— start PAGE TEXT —

To these ears, the key to the MGBD’s charm is its combination of mango wood construction and baritone dimensions. Mango, not entirely unlike koa, is distinguished by a bright, clear tone. In conjunction with a baritone design, the mango delivers a wonderfully balanced sound: mellow, but not overly quiet; crisp and dry, but not without quite a bit of warmth and fullness, too; articulate, but not brusque. In many ways, it finds the middle ground between the richness and depth of a guitar’s tone and the sweet, gentle sounds of a ukulele.

The Macassar ebony fingerboard, with its distinctive brown streaks, is a joy to play in any position, and the 1 3/8-inch nut width gives the player ample room to maneuver. The instrument handles vigorous strumming, delicate single-note melodies, and advanced jazz voicings with equal aplomb. While it is most successful in conveying the midrange, the wound D and G strings help ensure that the low end is well cared for.

— end PAGE TEXT —
— start EXTRACTED RECORDS —

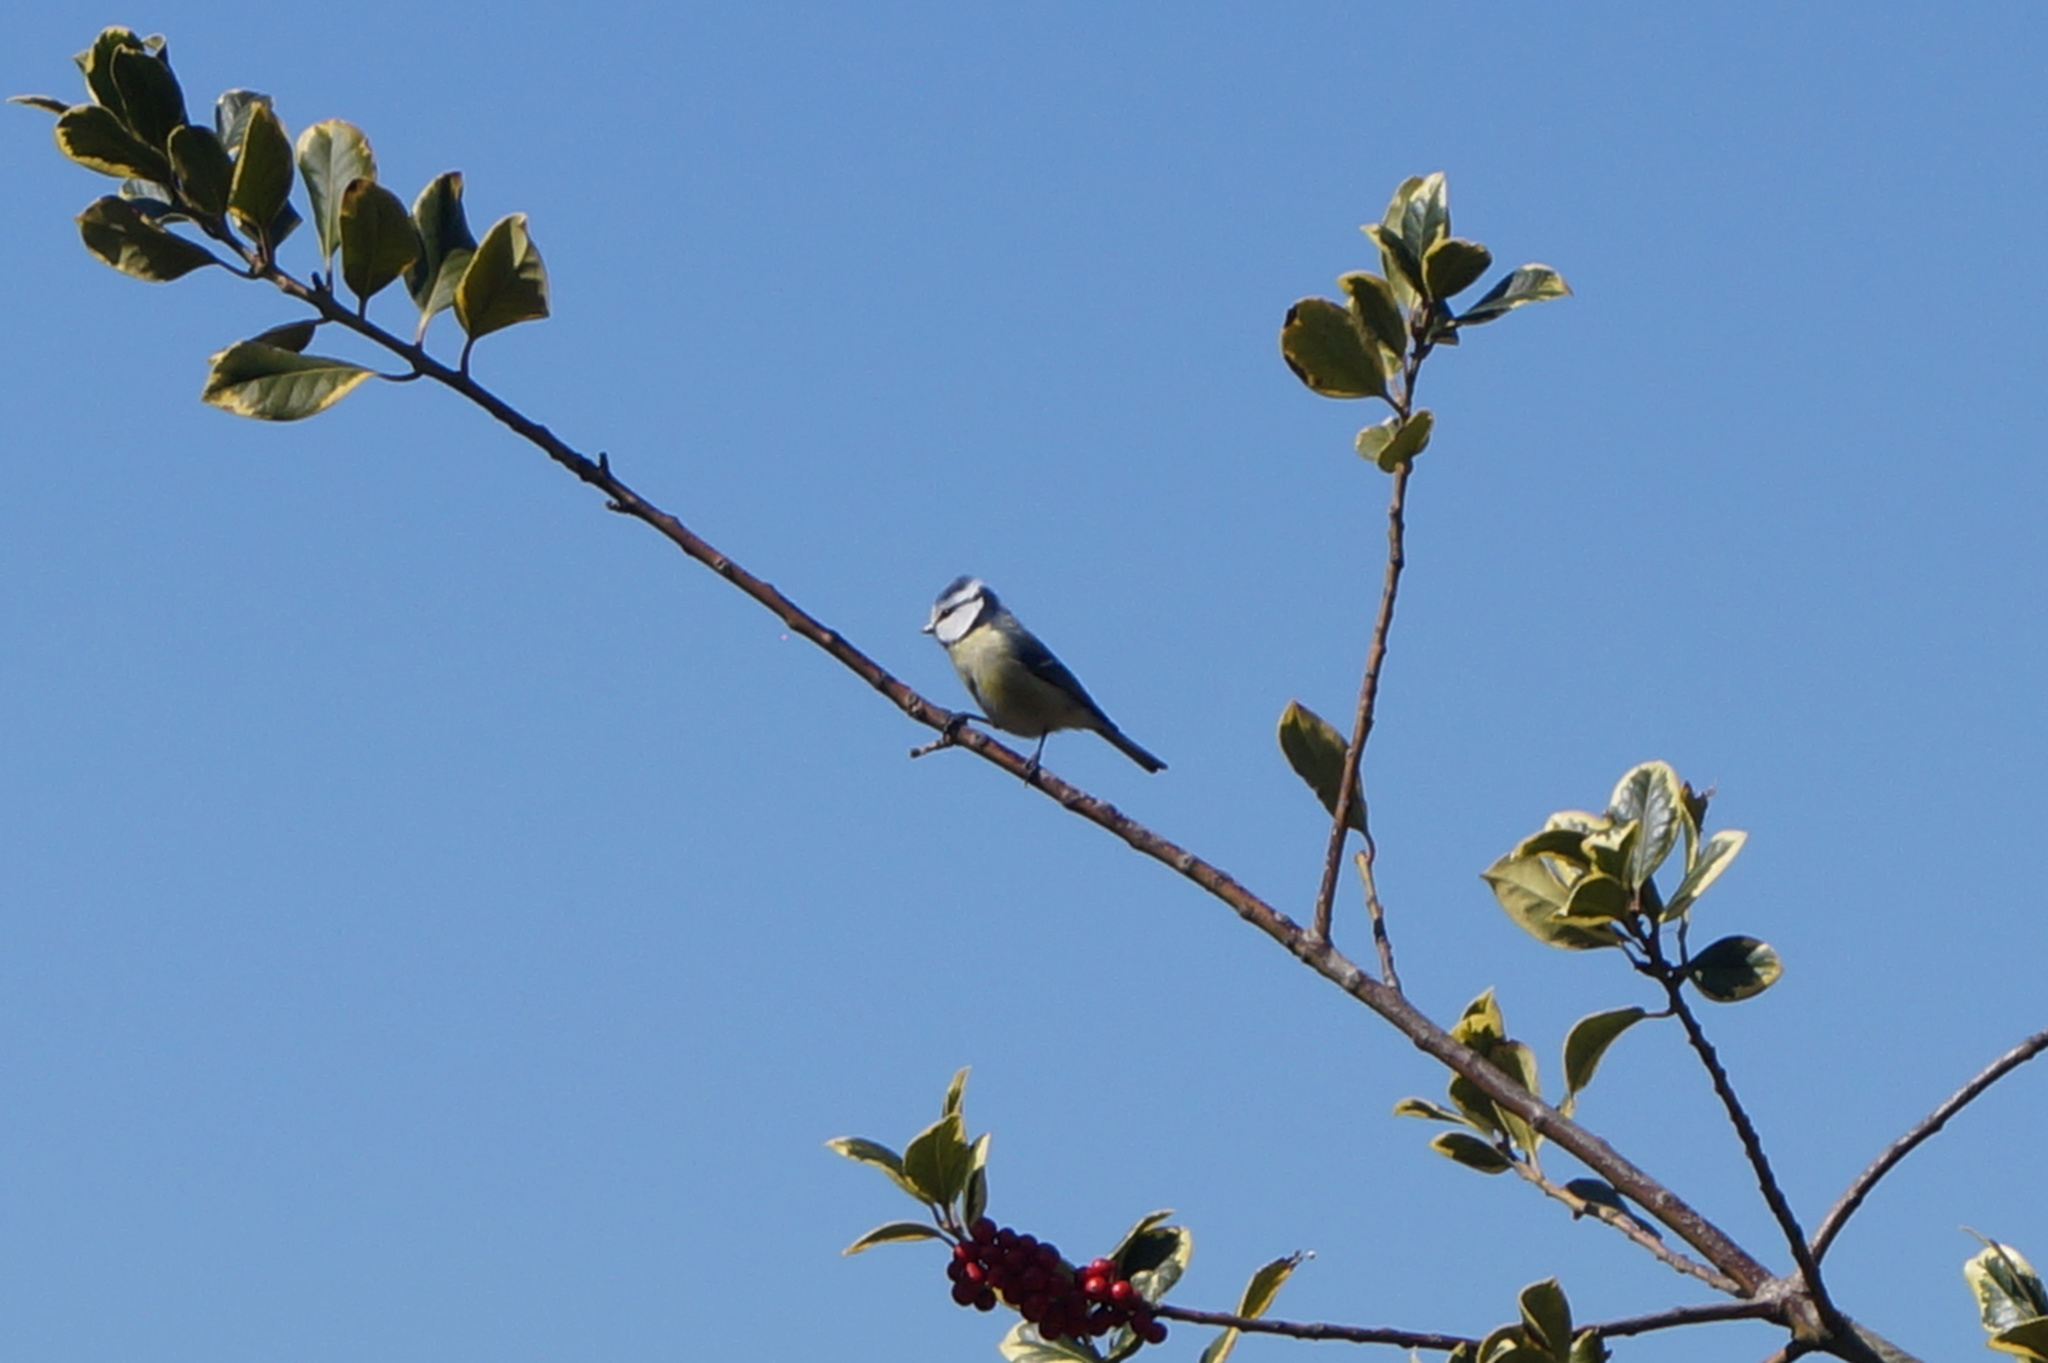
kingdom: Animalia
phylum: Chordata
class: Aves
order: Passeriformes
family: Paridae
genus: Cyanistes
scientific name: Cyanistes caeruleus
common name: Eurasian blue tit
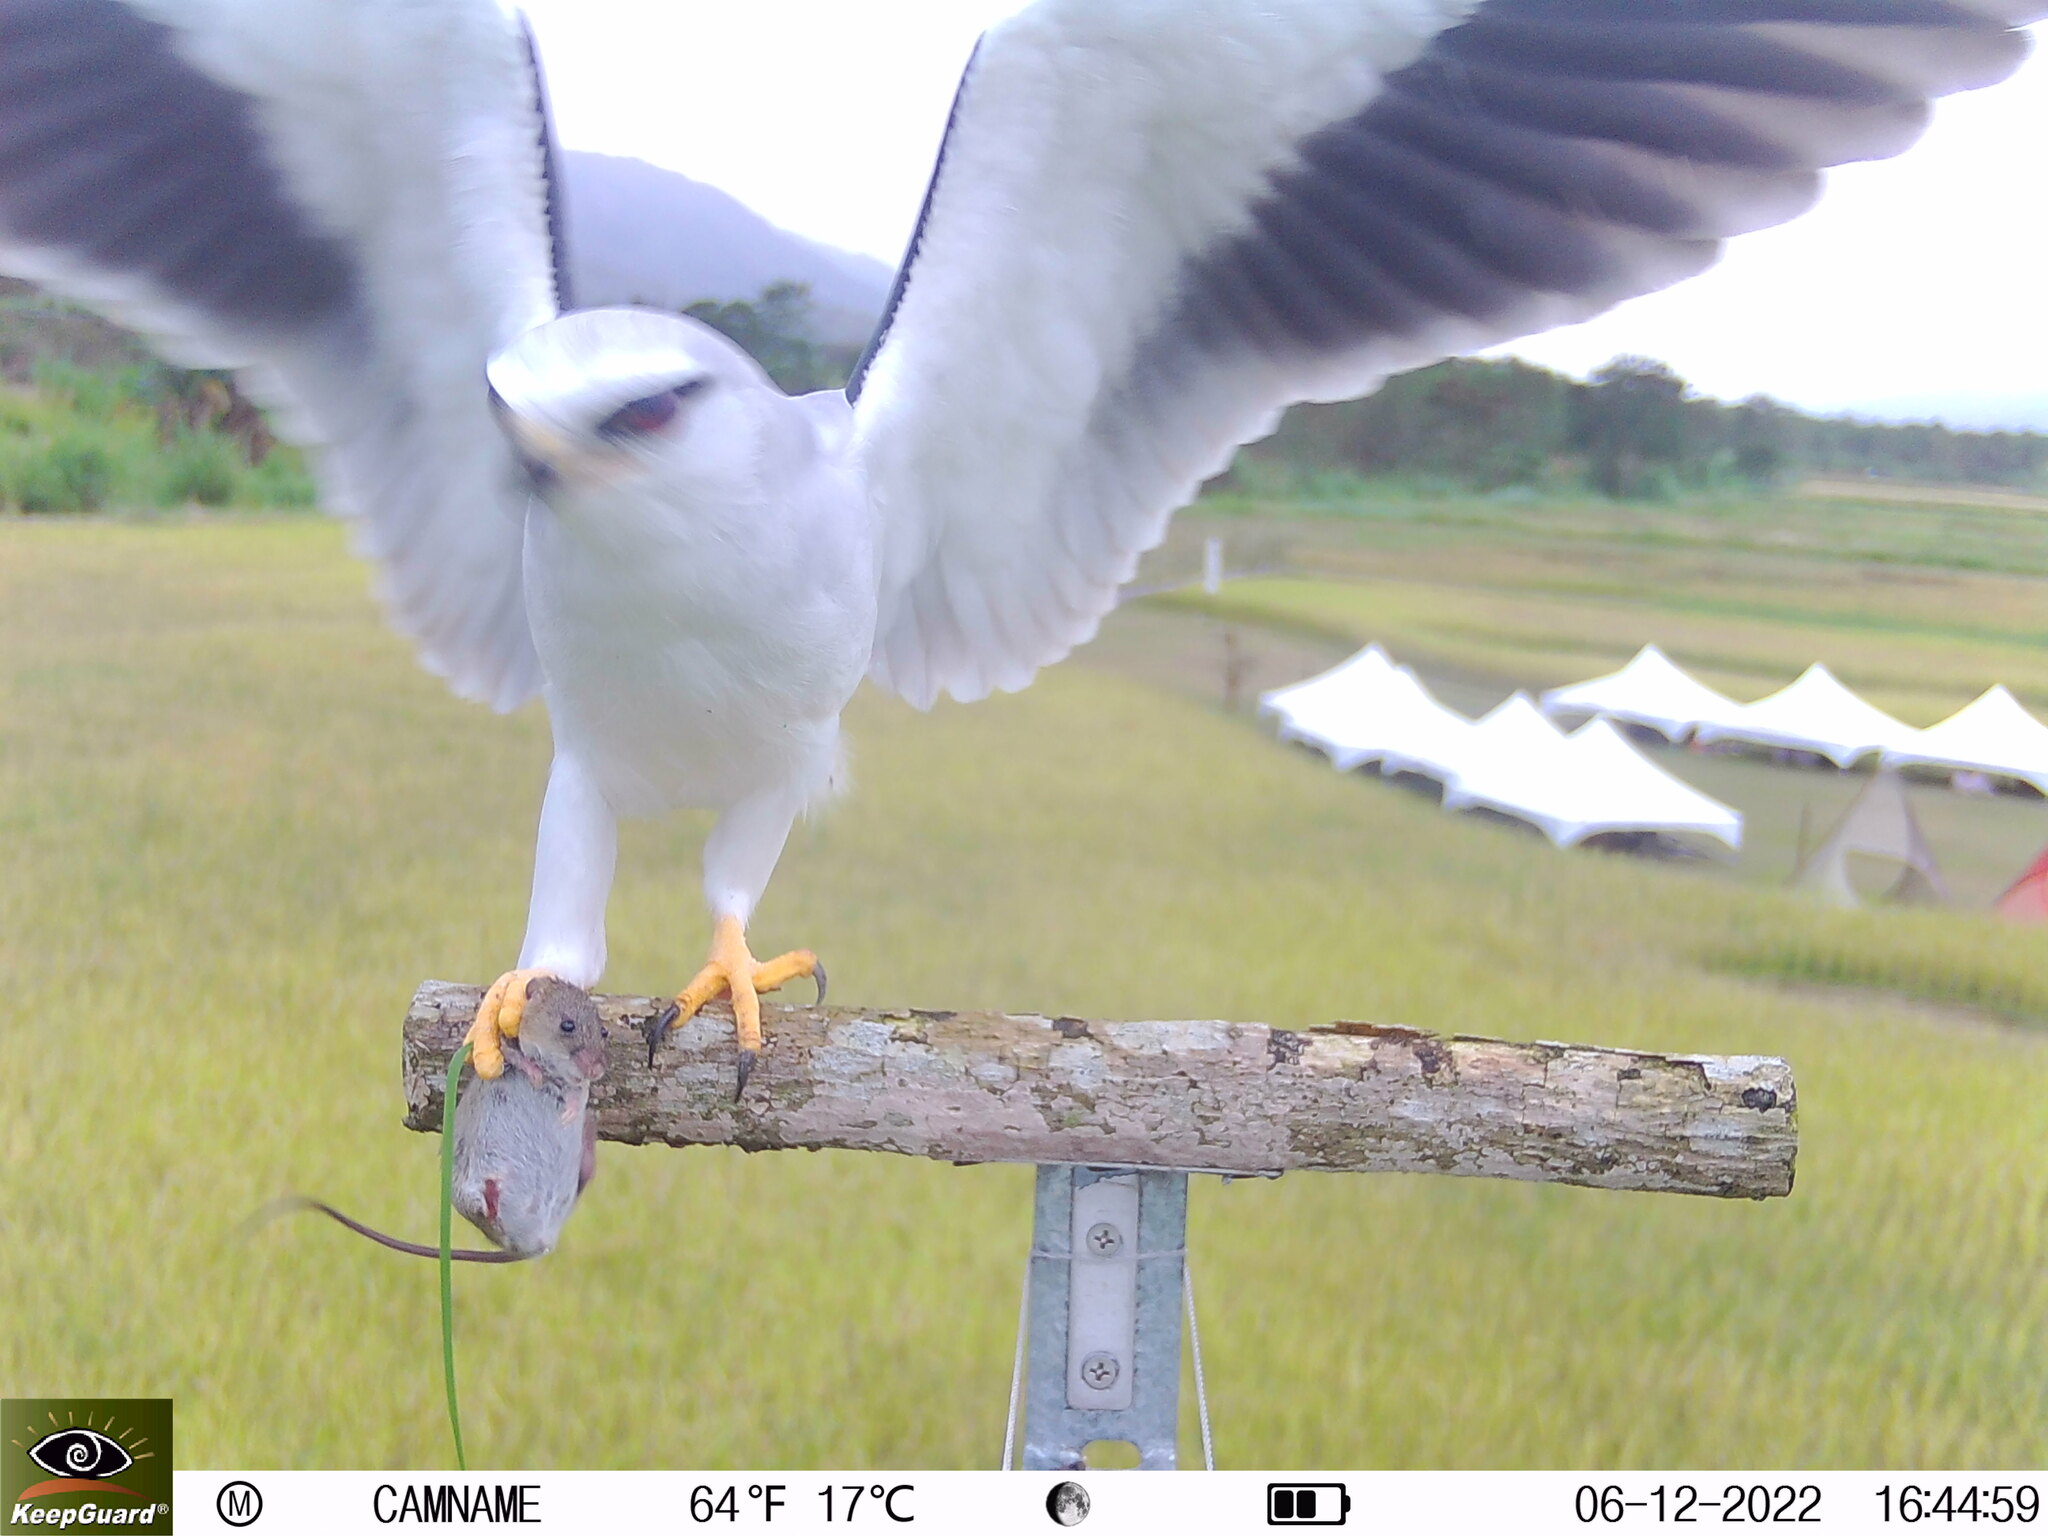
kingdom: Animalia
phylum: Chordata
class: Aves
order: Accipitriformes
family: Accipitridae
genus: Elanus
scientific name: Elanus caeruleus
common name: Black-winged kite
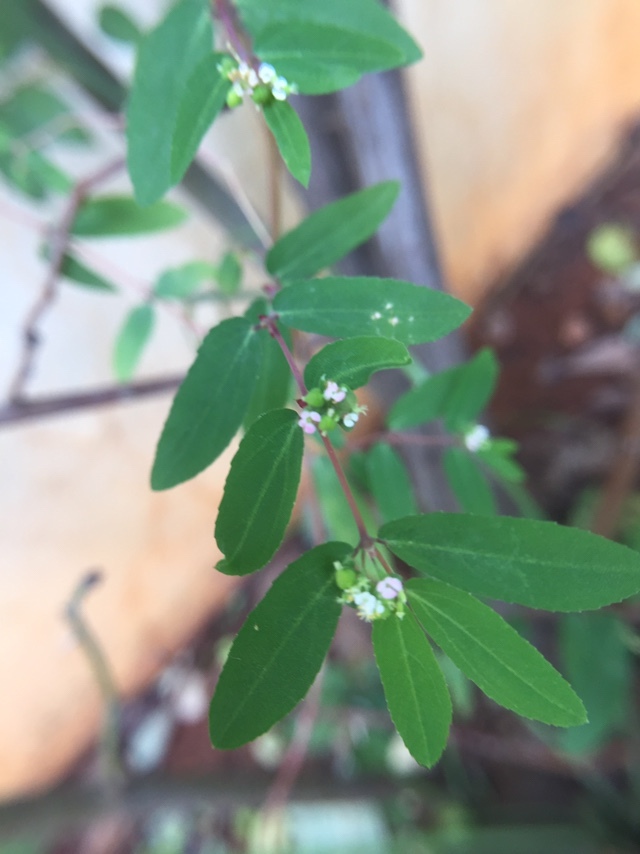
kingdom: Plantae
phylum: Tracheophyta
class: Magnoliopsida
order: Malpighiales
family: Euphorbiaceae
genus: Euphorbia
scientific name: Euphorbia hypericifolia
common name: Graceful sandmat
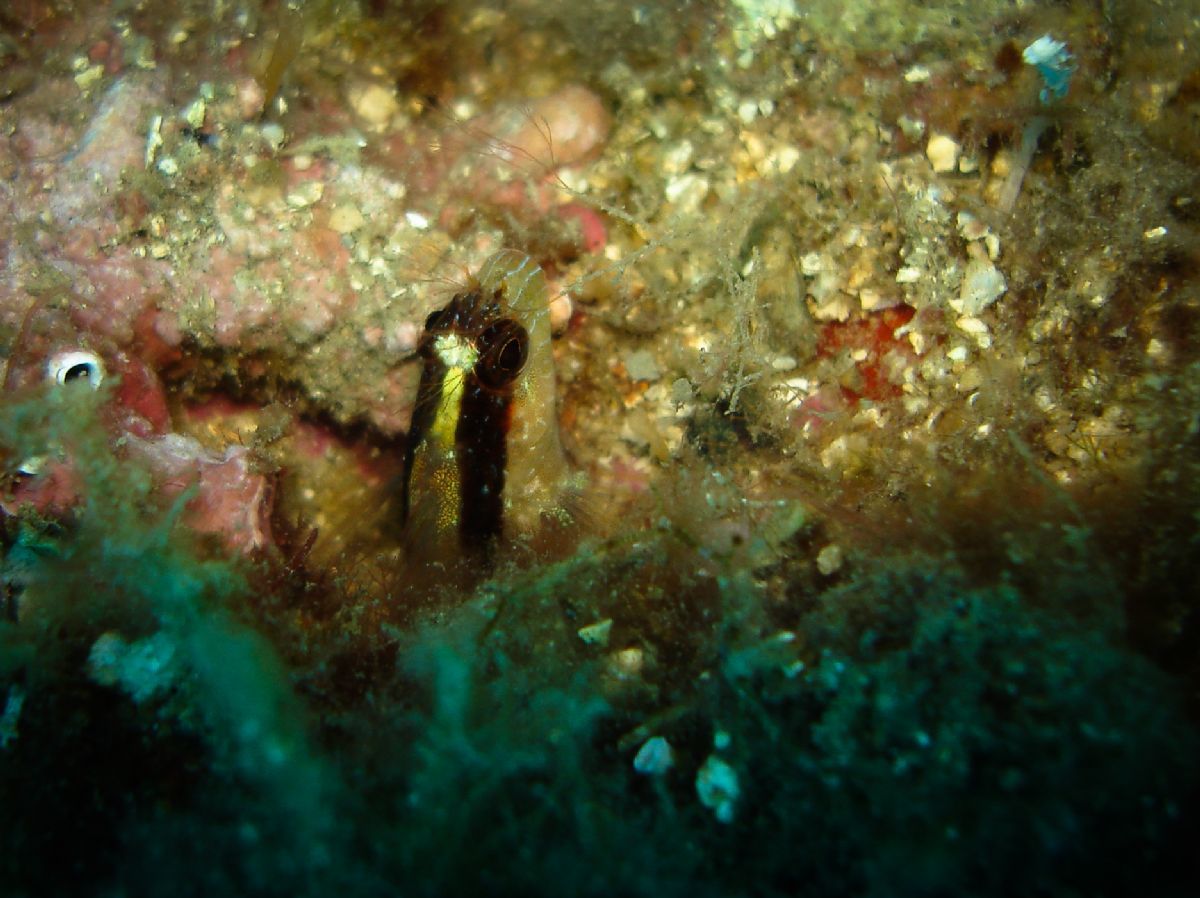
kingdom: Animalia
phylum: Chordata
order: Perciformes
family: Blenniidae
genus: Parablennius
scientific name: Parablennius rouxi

— end EXTRACTED RECORDS —

**REQUESTS:**
• a. According to the ukulele review, why is the low end well cared for even though the instrument is most successful in the midrange? Answer in one to three sentences.
• b. Copy the passage of the ukulele review from "To these ears, the" to "of a ukulele." word for word.
• c. Answer these questions from the ukulele review:
(i) To which wood is mango likened?
(ii) What is the nut width?
(iii) What is the fingerboard made of?
The lines have nothing to do with the ukulele review.

**TASK-BY-TASK ANSWERS:**
• a. The wound D and G strings help ensure that the low end is well cared for.

• b.
To these ears, the key to the MGBD’s charm is its combination of mango wood construction and baritone dimensions. Mango, not entirely unlike koa, is distinguished by a bright, clear tone. In conjunction with a baritone design, the mango delivers a wonderfully balanced sound: mellow, but not overly quiet; crisp and dry, but not without quite a bit of warmth and fullness, too; articulate, but not brusque. In many ways, it finds the middle ground between the richness and depth of a guitar’s tone and the sweet, gentle sounds of a ukulele.

• c.
(i) Koa
(ii) 1 3/8 inches
(iii) Macassar ebony